2°/ que le juge ne peut modifier les termes du litige et dénaturer les conclusions des parties ; qu’en ayant énoncé que M. [J] justifie la différence de traitement entre ses deux collaboratrices par le caractère plus politique des fonctions de son épouse,  »nombreuses, variées et sensibles, et exigeant une disponibilité et une confidentialité totales », fait reposer la garantie de disponibilité et de confidentialité sur la seule qualité d’épouse de sa seconde collaboratrice, et que c’est donc par un critère familial, celui de ne pas appartenir à son cercle familial, qu’il justifie la différence de traitement, cependant que l’employeur justifiait expressément la différence de traitement entre M. [J] et Mme [F] par le fait que M. [J] était disponible et donnait des rendez-vous à la permanence à des horaires décalés (entre midi et 14h ou après 20h), et était joignable y compris le week-end, la cour d’appel a dénaturé les conclusions de M. [J] et a violé l’article 4 du code de procédure civile. »

Réponse de la Cour

6. En application de l’article L. 1132-1 du code du travail, aucun salarié ne peut être sanctionné, licencié ou faire l’objet d’une mesure discriminatoire, directe ou indirecte, telle que définie à l’article 1er de la loi n° 2008-496 du 27 mai 2008 portant diverses dispositions d’adaptation au droit communautaire dans le domaine de la lutte contre les discriminations, notamment en matière de rémunération, au sens de l’article L. 3221-3, de mesures d’intéressement ou de distribution d’actions, de formation, de reclassement, d’affectation, de qualification, de classification, de promotion professionnelle, de mutation ou de renouvellement de contrat en raison de sa situation de famille.
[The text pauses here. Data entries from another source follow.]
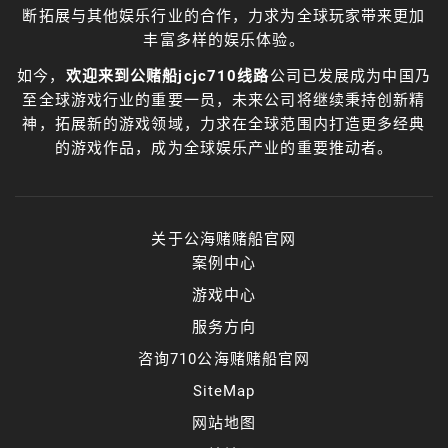
断拓展与其他娱乐行业的合作，力求为全球玩家带来更加
丰富多样的娱乐体验。
如今，
欢迎来到公赌船jcjc710线路
公司已发展成为中国乃
至全球游戏行业的重要一员，未来公司将继续秉持创新精
神，拓展新的游戏领域，力求在全球范围内打造更多经典
的游戏作品，成为全球娱乐产业的重要推动者。
关于公海赌赌船官网
案例中心
游戏中心
服务方向
咨询710公海赌赌船官网
SiteMap
网站地图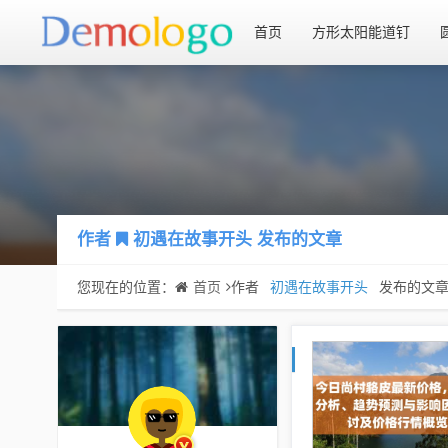
首页
方形太阳能道钉
作者
初遇在故事开头
发布的文章
您现在的位置：
首页
作者
初遇在故事开头
发布的文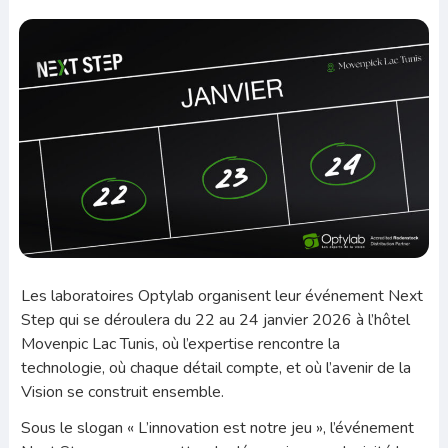
Les laboratoires Optylab organisent leur événement Next
Step qui se déroulera du 22 au 24 janvier 2026 à l’hôtel
Movenpic Lac Tunis, où l’expertise rencontre la
technologie, où chaque détail compte, et où l’avenir de la
Vision se construit ensemble.
Sous le slogan « L’innovation est notre jeu », l’événement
7. Le défaut d’appartenance du salarié à la famille de son employeur, en ce qu’il constitue le motif d’un traitement moins favorable, relève du champ d’application de ce texte.

8. Cette solution s’inscrit dans la jurisprudence de la Cour de justice de l’Union européenne en matière de discrimination qui décide que le principe de l’égalité de traitement consacré par les directives dans ce domaine s’applique non pas à une catégorie de personnes déterminée, mais en fonction des motifs prohibés visés aux dispositions des directives en matière de discrimination (s’agissant de la directive 2000/78/CE du Conseil, du 27 novembre 2000, portant création d’un cadre général en faveur de l’égalité de traitement en matière d’emploi et de travail : CJUE, 17 juillet 2008, Coleman, C-303/06, § 38 ; s’agissant de la directive 2000/43/CE du Conseil, du 29 juin 2000, relative à la mise en oeuvre du principe de l’égalité de traitement entre les personnes sans distinction de race ou d’origine ethnique : CJUE, 16 juillet 2015, Nikolova, C-83/14, § 56).
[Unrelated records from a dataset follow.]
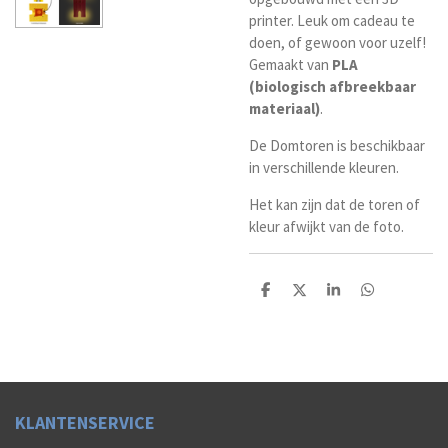
printer. Leuk om cadeau te
doen, of gewoon voor uzelf!
Gemaakt van
PLA
(biologisch afbreekbaar
materiaal)
.
De Domtoren is beschikbaar
in verschillende kleuren.
Het kan zijn dat de toren of
kleur afwijkt van de foto.
D
D
S
D
e
e
h
e
l
e
a
l
e
l
r
e
n
e
n
K
LAN
TENSERVICE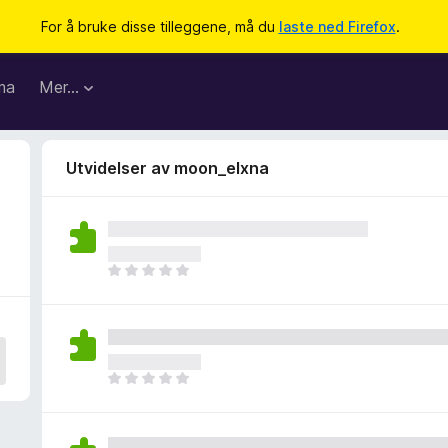
For å bruke disse tilleggene, må du
laste ned Firefox
.
ma
Mer…
Utvidelser av moon_elxna
D
e
t
e
r
i
D
n
e
g
t
e
e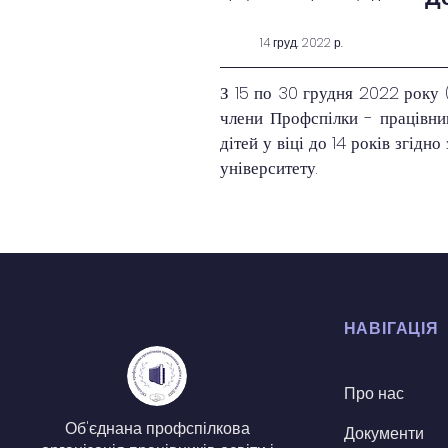
14 груд. 2022 р.
З 15 по 30 грудня 2022 року (
члени Профспілки - працівник
дітей у віці до 14 років згід
університету.
НАВІГАЦІЯ
Про нас
Об'єднана профспілкова
Документи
9. C’est dès lors à bon droit, sans dénaturation des conclusions, que la cour d’appel a retenu que le motif de discrimination prohibé tenant à la situation de famille était applicable en l’espèce, dès lors que l’employeur entendait justifier la différence de traitement en matière de rémunération entre la salariée et la salariée de comparaison par la qualité d’épouse de cette dernière.

10. Le moyen n’est, dès lors, pas fondé.